━━━ EXTRAIT DU TEXTE

Bien avant de lancer le swap victorien, j’avais acheté la biographie de Victoria par Lytton Strachey. Ce texte passe pour une curiosité et, s’il n’a pas l’air franchement objectif, il a tout à fait sa place dans les monstrueuses PAL des petits fous que nous sommes !
Lytton Strachey a publié cette biographie en 1921 (il est aussi connu pour son livre Emminent Victorians publié en 1918). Ses biographies rappellent le ton moqueur et subjectif des journaux du XIXe et des premières décennies du XXe. L’analyse psychologique et les sentiments personnels de l’auteur envers la célébrité étudiée jouent un rôle essentiel. Sa mère aurait été suffragette et il aurait fait partie du Bloomsbury Group. Le portrait que vous voyez est d’ailleurs de Vanessa Bell.
Effectivement, cette biographie de Victoria est étonnante et son premier intérêt réside dans l’approche particulière de Lytton Strachey, qui en dit long sur l’auteur – que l’on a l’impression de connaître bien mieux que la reine après lecture, c’est dire ! Le ton est ironique, irrévérencieux la plupart du temps. C’est ce qui fait le charme de ce texte qui ne donne finalement qu’une vision très partielle de la souveraine.
Les questions politiques sont largement détaillées, peut-être au détriment de considérations plus personnelles. On sait finalement peu de l’intimité de la famille royale, des goûts de Victoria ou de la relation qu’elle entretenait avec ses enfants (oui je sais je suis très desperate housewife, j’adorerais savoir comment elle prenait son thé, ce qu’elle offrait à ses petits-enfants à Noël et si elle faisait du tricot ou du vélo !). Quant à son caractère, s’il est évoqué, c’est au moins autant à travers des références plus ou moins précises aux lettres qu’elle a pu écrire que grâce aux pensées que lui prête Strachey, qui a visiblement le don d’inventer et d’extrapoler.

━━━━━━
━━━ MATÉRIEL FOURNI

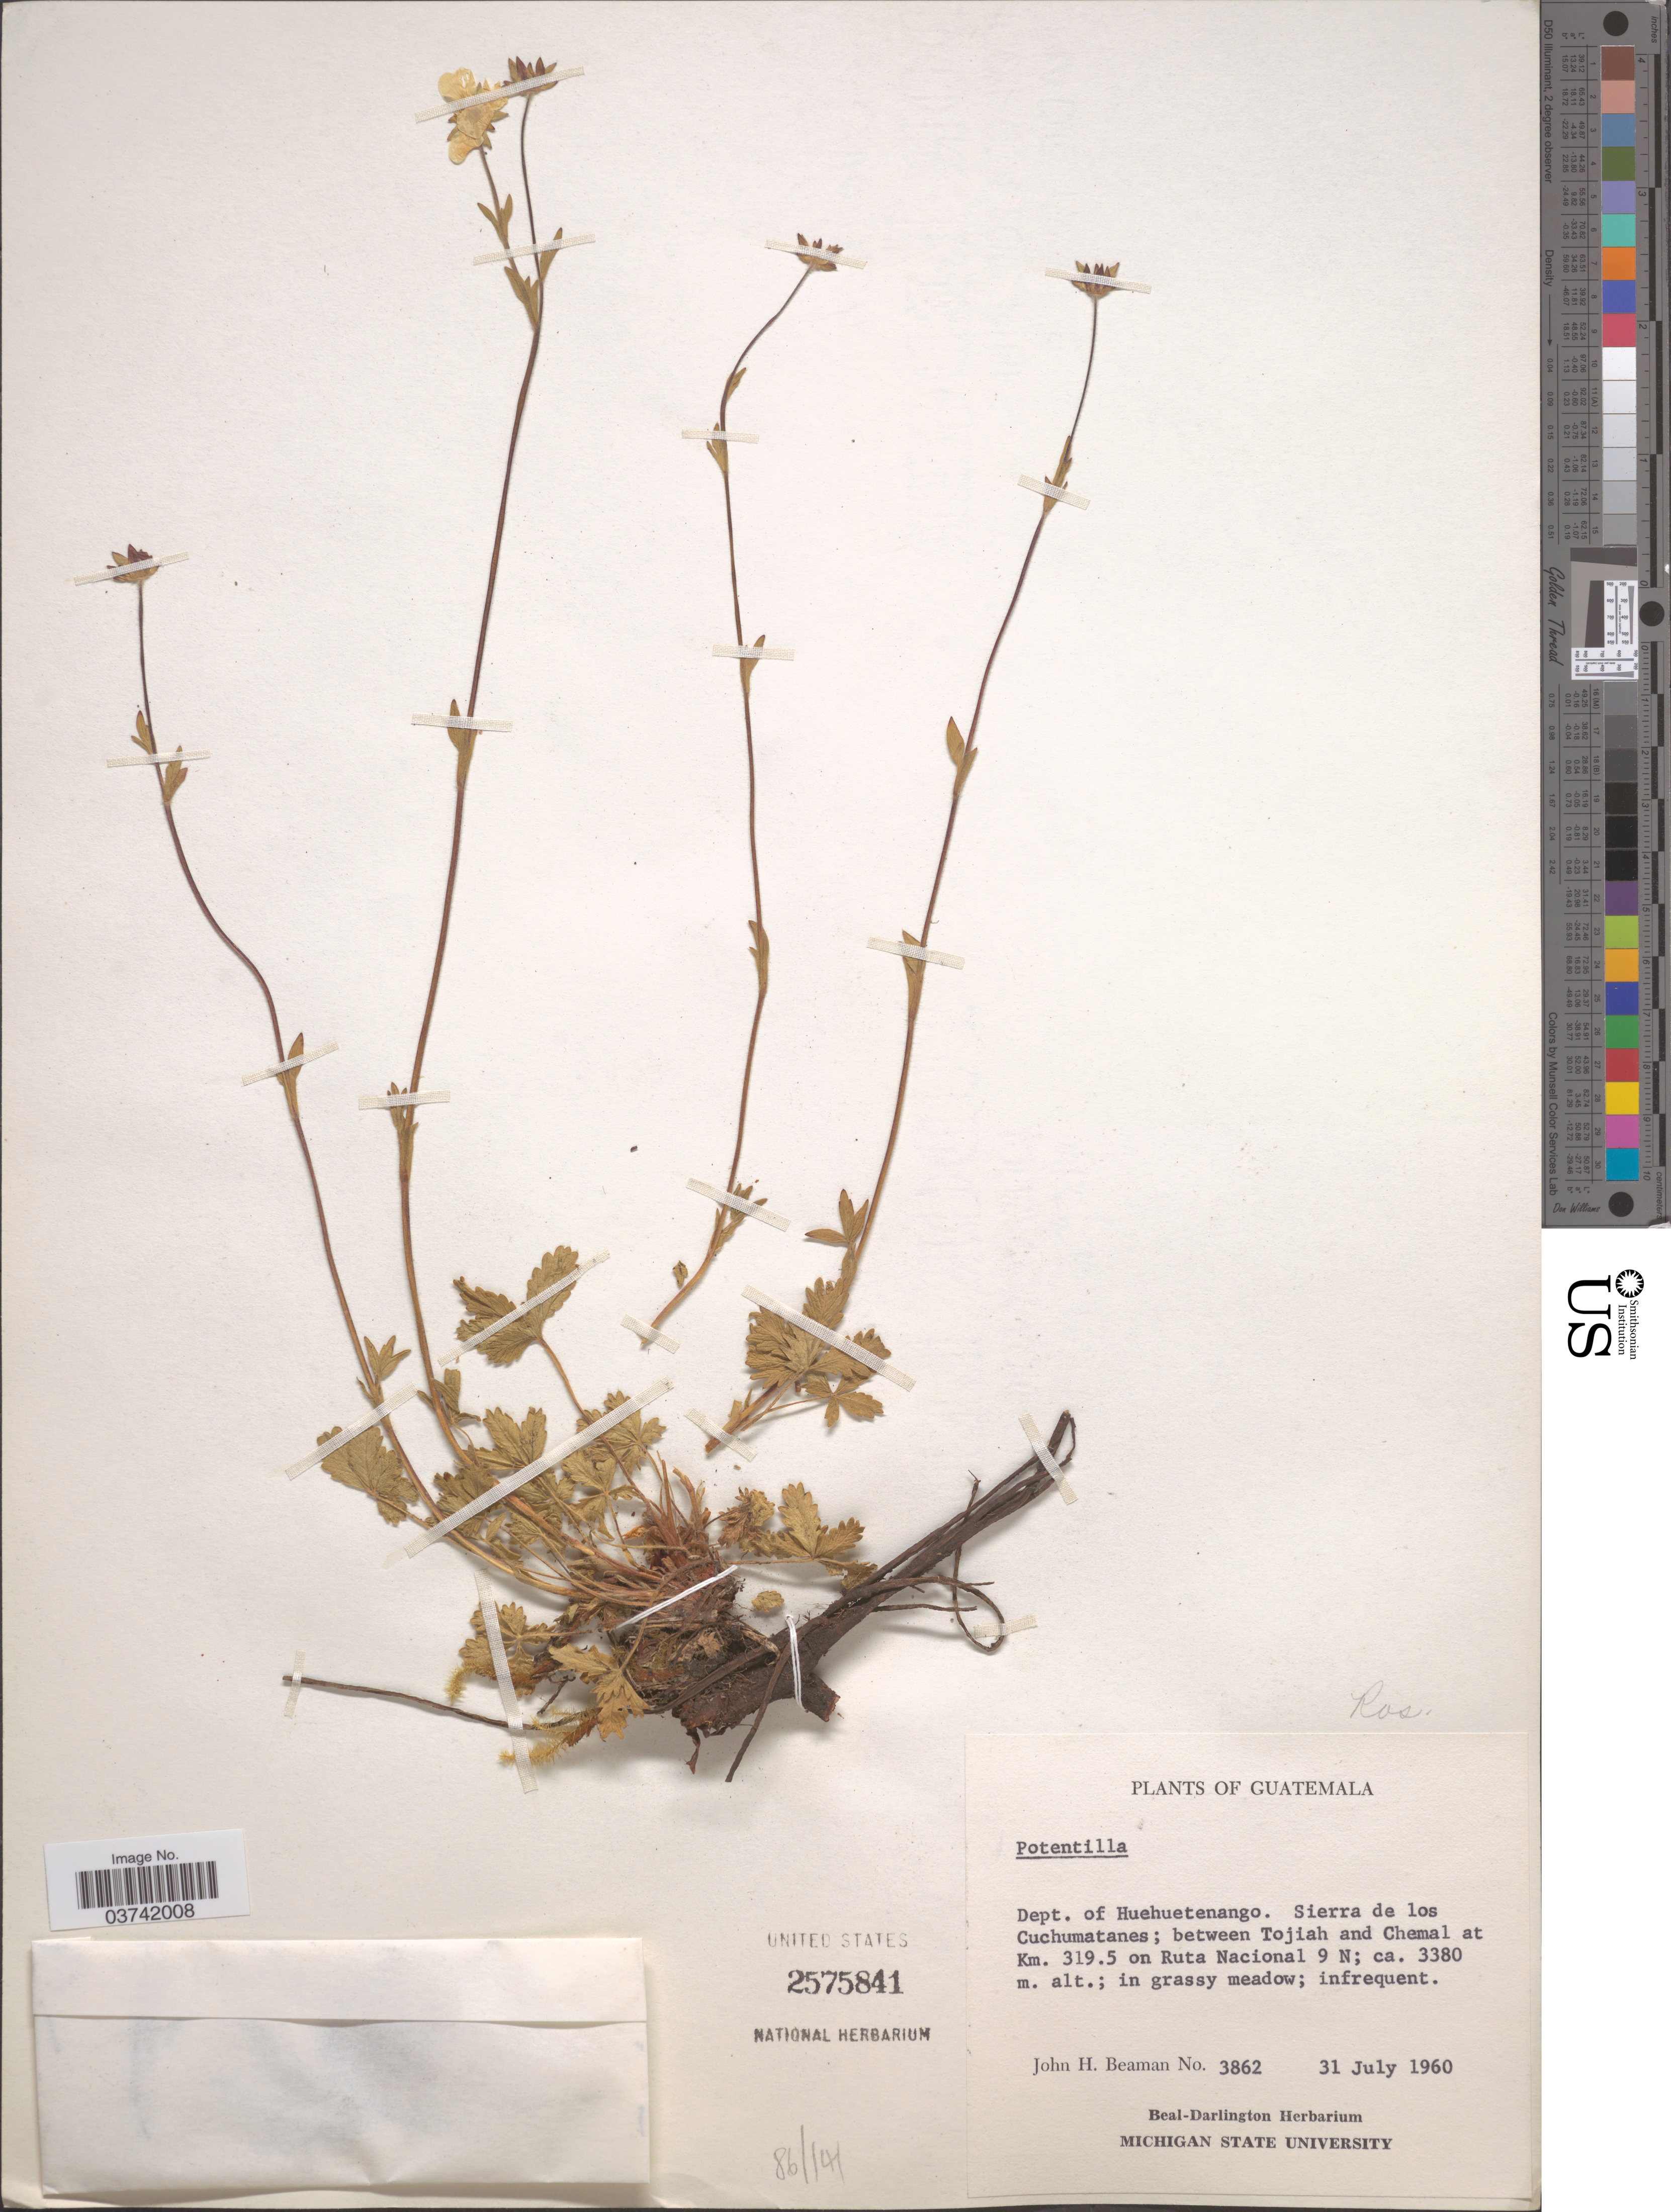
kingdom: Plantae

━━━━━━

--- OBJECTIF 1 ---
Pourriez-vous recopier mot pour mot le passage de l'extrait sur la biographie de Victoria compris entre « Lytton Strachey a » et « de Vanessa Bell. », ces mots inclus ?
--- OBJECTIF 2 ---
D'après l'extrait sur la biographie de Victoria, sur quels sujets sait-on finalement peu de choses ? Citez-les tous.

--- RÉSULTAT 1 ---
Lytton Strachey a publié cette biographie en 1921 (il est aussi connu pour son livre Emminent Victorians publié en 1918). Ses biographies rappellent le ton moqueur et subjectif des journaux du XIXe et des premières décennies du XXe. L’analyse psychologique et les sentiments personnels de l’auteur envers la célébrité étudiée jouent un rôle essentiel. Sa mère aurait été suffragette et il aurait fait partie du Bloomsbury Group. Le portrait que vous voyez est d’ailleurs de Vanessa Bell.

--- RÉSULTAT 2 ---
- L'intimité de la famille royale
- Les goûts de Victoria
- La relation qu'elle entretenait avec ses enfants